### Texte fourni
┄┄┄┄┄┄

Si vous aimez cela, vous aimerez aussi ceci : Kevin vient également de sortir son premier album avec sa partenaire Morgane Grégory. Tous deux lauréats du Trophée Camac du Festival interceltique de Lorient (Morgane en 2017, c’était le tour de Kevin en 2019), Kevin et Morgane ont formé un duo alors qu’ils étaient tous deux étudiants à Brest, en Bretagne.
Bisiad est un disque éponyme ; le duo est nommé d’après le mot breton » biz « , ou doigt. Avec le suffixe « iad », il signifie quelque chose comme « ce que tu as dans les doigts ». Dans le cas de Bisiad, c’est beaucoup !
« Nous voulions faire un album dynamique », explique Kevin. « Plein de danses, ensoleillé, joyeux, et avec l’énergie et les grooves qui nous semblent tellement importants dans notre musique trad’actuelle. La musique traditionnelle a toujours évolué avec son temps, si vous pensez au folk rock des années 70 par exemple. Nous avons apporté beaucoup d’influences pop, je dirais, mais nous aimons tant jouer toutes ces musiques, tout en cherchant à respecter les sources des musiques bretonnes, irlandaise et écossaise. Finalement, au niveau culturel, ces airs sont complètement différents, mais c’est aussi une partie très amusante de la musique traditionnelle : nous aimons sa diversité, on peut se l’approprier et être expressif de tellement de façons différentes. »
« Invitation », le premier titre de l’album, est basé sur un air de Tour breton, de la même famille de danses que l’An dro. Il est issu du répertoire de Haute Bretagne et est chanté en français. « Traditionnellement, cet air était chanté pour inviter la famille, les amis et les voisins à une cérémonie de mariage », explique Kevin. « Nous avons pensé qu’il serait parfait pour démarrer notre album, comme une invitation à l’écoute ! »
Après cette joyeuse invitation, l’album nous emmène rapidement vers les îles Shetland – et d’autres danses, cette fois-ci des reels. « La violoniste Anna-Wendy Stevenson nous les a enseignées », poursuit Kevin. « C’était très amusant de les arranger pour deux harpes. Et le morceau 3, BIS#1, l’était aussi ! Ce titre a été proposé par Morgane car c’est le premier morceau que nous avons arrangé ensemble. J’ai composé une ligne de basse, et Morgane a improvisé une mélodie par-dessus qui a finit par donner l’air du morceau. C’est basé sur un rythme de Laridé 8 temps, une autre danse bretonne.
Le quatrième titre de Bisiad prend une tournure plus sobre. « Pa oan me plac’hig yaouank » (« Quand j’étais une jeune fille ») est un air traditionnel de Cornouaille, dans le sud-ouest de la Bretagne. Racontant un mariage malheureux, il avertit les jeunes femmes de bien réfléchir avant de se marier ! L’arrangement de la harpe est tout aussi piquant, et souhaite mettre en avant ce que Kevin décrit comme la qualité percussive de la langue bretonne.

┄┄┄┄┄┄

### Consigne
Dans le texte sur le duo Bisiad, de quel mot breton vient le nom du duo ? Le matériel ci-dessous n'a rien à voir avec le texte.

Données enregistrées

┄┄┄┄┄┄

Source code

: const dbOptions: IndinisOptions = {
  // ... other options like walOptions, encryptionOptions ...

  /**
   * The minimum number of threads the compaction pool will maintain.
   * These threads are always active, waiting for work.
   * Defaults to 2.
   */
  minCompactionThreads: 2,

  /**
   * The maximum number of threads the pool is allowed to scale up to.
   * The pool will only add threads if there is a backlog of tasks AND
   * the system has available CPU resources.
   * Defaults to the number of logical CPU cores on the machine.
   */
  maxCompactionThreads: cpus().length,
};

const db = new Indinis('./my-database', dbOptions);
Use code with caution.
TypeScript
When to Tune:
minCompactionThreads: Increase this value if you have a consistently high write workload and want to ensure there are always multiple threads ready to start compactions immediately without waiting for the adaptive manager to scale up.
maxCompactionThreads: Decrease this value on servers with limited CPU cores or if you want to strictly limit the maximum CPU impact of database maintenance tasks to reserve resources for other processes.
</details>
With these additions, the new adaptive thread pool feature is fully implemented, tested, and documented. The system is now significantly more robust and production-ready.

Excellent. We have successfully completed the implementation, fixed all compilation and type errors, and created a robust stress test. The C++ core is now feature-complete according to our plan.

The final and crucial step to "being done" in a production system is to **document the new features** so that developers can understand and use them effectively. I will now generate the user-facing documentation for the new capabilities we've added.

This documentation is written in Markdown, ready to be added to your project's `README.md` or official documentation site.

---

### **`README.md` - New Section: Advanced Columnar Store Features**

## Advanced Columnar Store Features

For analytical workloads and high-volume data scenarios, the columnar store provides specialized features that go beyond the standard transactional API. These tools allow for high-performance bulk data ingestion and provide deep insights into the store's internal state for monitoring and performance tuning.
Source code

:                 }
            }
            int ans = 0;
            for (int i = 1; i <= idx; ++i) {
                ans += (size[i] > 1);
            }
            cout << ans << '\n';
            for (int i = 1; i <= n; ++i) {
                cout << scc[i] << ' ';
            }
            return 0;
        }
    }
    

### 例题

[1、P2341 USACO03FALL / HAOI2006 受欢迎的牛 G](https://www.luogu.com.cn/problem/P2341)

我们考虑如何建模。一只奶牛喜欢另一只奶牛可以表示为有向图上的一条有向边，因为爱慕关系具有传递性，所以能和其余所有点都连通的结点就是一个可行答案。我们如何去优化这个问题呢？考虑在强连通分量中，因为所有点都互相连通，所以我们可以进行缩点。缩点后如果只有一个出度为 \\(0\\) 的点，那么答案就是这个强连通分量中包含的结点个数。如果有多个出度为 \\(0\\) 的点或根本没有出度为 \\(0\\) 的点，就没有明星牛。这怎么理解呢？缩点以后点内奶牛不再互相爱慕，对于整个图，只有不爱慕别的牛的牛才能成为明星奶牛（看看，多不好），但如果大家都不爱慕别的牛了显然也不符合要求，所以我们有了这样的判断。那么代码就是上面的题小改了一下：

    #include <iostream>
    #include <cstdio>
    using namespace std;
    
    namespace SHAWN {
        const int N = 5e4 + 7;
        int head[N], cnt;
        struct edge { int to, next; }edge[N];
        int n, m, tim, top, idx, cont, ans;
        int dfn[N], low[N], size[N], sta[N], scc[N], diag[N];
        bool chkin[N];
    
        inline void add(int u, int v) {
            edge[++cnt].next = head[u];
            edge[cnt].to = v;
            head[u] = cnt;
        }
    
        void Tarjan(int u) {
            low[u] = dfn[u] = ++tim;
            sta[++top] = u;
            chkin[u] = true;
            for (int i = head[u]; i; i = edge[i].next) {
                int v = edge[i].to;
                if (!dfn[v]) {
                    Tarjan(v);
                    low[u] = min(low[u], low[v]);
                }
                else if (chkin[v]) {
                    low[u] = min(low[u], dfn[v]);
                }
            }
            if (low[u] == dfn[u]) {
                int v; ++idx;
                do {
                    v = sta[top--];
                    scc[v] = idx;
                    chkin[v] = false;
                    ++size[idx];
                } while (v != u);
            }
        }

┄┄┄┄┄┄

### Corrigé
Du mot breton « biz », qui veut dire doigt.